### REQUIRED ACTION
When a line in the listing below contains the word "want", return a copy of that line.

### INPUT RECORDS
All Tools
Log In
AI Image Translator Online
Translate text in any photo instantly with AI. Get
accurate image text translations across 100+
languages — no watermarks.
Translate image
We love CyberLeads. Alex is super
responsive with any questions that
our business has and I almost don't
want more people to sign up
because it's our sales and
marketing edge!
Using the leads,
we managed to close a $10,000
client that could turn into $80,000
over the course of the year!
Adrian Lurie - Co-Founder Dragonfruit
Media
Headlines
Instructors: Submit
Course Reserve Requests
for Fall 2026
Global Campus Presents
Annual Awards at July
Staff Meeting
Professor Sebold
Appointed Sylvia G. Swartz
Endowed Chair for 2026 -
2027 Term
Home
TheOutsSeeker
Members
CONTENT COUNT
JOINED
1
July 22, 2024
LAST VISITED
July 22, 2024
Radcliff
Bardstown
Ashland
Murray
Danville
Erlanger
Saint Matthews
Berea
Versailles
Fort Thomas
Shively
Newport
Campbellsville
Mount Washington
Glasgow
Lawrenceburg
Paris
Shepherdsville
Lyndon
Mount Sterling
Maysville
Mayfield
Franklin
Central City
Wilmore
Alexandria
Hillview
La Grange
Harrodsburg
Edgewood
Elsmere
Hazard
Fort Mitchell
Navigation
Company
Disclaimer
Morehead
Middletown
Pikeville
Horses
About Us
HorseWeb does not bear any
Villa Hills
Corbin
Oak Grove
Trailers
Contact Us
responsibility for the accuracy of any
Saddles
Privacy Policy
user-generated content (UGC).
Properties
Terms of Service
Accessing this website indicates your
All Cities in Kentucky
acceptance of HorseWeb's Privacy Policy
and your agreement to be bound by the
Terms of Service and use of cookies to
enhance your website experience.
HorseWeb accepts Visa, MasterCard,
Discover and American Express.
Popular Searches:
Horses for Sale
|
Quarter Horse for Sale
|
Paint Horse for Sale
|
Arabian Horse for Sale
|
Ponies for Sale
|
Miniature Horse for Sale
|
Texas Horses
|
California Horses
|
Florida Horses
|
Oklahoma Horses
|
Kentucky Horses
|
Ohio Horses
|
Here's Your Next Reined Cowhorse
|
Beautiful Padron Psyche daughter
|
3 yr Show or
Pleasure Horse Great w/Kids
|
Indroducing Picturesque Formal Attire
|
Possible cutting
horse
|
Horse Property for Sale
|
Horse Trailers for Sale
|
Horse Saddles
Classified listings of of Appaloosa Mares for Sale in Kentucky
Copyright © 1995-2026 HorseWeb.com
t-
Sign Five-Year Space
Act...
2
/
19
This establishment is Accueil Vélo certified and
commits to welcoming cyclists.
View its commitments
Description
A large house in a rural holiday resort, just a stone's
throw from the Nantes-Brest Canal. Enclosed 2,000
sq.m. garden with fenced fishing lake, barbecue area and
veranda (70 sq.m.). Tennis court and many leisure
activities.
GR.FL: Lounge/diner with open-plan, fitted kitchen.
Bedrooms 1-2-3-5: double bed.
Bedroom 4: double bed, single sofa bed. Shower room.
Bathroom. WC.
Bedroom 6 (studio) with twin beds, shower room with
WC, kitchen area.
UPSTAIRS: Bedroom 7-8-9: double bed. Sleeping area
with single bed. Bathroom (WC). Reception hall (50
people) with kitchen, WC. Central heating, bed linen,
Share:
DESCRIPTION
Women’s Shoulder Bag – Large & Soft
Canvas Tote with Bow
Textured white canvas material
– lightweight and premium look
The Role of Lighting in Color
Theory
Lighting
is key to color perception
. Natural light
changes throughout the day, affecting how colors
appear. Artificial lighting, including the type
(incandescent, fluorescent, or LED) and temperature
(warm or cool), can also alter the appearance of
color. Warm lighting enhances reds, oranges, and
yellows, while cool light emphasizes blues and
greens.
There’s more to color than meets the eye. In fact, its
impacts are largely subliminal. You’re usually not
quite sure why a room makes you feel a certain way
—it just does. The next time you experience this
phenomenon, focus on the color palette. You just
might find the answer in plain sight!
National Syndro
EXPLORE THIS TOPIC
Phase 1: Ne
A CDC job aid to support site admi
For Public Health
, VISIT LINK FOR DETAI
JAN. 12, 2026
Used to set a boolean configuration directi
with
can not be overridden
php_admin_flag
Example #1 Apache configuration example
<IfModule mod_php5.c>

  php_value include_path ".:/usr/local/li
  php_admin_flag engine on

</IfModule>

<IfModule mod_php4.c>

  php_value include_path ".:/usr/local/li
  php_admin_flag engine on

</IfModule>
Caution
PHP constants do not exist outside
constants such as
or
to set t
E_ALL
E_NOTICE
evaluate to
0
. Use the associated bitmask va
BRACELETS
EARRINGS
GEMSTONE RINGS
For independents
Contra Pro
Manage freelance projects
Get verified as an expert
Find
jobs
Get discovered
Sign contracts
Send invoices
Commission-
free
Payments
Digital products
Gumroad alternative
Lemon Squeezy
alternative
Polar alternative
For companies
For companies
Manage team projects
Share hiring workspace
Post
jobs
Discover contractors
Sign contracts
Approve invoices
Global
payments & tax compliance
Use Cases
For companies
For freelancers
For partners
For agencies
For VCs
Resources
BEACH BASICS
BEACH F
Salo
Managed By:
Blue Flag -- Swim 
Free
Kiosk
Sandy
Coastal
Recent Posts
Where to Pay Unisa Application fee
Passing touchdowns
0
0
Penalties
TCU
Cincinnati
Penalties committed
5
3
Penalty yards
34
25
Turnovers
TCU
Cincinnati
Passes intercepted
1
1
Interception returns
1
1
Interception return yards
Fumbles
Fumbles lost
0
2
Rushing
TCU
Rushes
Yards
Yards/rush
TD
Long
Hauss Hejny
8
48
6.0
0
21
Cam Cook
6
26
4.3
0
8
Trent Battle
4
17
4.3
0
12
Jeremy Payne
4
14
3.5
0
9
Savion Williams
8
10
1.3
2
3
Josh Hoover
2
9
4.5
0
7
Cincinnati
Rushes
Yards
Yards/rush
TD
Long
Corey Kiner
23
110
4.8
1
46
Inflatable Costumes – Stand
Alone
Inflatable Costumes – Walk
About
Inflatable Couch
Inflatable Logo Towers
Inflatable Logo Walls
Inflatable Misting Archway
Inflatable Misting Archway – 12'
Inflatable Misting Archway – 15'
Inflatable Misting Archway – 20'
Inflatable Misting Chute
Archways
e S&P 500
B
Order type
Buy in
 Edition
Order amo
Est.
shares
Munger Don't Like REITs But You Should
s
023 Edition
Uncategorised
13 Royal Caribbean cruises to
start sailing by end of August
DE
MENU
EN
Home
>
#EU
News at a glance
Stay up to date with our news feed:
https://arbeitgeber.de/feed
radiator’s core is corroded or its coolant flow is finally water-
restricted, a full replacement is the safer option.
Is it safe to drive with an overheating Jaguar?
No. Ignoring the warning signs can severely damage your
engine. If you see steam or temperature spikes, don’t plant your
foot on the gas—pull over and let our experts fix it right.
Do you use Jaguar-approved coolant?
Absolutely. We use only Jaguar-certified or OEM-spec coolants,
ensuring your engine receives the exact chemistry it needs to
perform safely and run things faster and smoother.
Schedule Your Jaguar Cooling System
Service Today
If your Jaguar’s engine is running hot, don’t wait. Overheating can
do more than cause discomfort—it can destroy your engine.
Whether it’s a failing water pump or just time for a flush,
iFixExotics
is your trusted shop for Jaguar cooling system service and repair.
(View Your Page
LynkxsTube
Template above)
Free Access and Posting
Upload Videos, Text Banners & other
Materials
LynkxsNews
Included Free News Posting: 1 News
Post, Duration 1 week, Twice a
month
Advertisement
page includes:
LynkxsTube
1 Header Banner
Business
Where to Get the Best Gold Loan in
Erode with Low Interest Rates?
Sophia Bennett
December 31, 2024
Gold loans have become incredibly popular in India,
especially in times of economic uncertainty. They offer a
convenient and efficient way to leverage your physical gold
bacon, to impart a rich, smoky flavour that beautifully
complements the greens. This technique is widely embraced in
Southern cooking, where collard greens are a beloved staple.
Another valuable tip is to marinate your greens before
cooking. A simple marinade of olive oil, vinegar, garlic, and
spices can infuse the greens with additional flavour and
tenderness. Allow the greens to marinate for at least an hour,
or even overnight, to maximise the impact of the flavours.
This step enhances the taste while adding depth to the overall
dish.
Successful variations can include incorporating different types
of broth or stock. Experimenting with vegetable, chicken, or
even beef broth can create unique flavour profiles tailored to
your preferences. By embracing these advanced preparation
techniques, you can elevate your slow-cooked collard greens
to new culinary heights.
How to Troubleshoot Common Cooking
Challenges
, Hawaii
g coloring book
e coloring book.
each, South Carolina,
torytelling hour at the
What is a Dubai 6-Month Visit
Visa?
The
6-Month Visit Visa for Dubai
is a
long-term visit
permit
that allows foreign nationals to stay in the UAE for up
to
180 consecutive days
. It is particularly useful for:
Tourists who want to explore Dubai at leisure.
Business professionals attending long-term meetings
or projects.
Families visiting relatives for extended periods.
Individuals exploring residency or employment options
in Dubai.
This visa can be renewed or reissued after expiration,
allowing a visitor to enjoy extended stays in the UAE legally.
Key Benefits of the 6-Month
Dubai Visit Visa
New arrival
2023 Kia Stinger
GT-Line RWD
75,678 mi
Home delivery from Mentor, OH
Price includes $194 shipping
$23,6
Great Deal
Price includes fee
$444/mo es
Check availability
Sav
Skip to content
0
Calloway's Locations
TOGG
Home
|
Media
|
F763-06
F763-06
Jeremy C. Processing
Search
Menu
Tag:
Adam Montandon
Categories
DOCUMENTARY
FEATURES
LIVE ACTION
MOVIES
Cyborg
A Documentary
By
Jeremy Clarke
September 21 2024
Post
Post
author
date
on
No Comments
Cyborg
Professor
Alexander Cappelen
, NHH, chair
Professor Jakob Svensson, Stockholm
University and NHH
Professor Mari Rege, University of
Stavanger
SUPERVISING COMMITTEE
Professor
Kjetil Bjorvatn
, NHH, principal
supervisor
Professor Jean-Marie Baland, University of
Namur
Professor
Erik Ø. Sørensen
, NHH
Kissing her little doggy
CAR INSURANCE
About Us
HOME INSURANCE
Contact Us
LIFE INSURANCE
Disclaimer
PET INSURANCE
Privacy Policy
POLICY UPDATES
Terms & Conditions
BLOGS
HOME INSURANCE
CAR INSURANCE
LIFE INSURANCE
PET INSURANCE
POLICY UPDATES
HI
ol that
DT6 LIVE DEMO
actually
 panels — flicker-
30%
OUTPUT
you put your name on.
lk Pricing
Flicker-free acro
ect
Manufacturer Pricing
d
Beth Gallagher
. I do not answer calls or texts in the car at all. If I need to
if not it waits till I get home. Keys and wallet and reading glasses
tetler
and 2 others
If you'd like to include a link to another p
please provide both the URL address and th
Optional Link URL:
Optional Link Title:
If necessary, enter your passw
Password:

### TASK RESPONSE
want more people to sign up
Tourists who want to explore Dubai at leisure.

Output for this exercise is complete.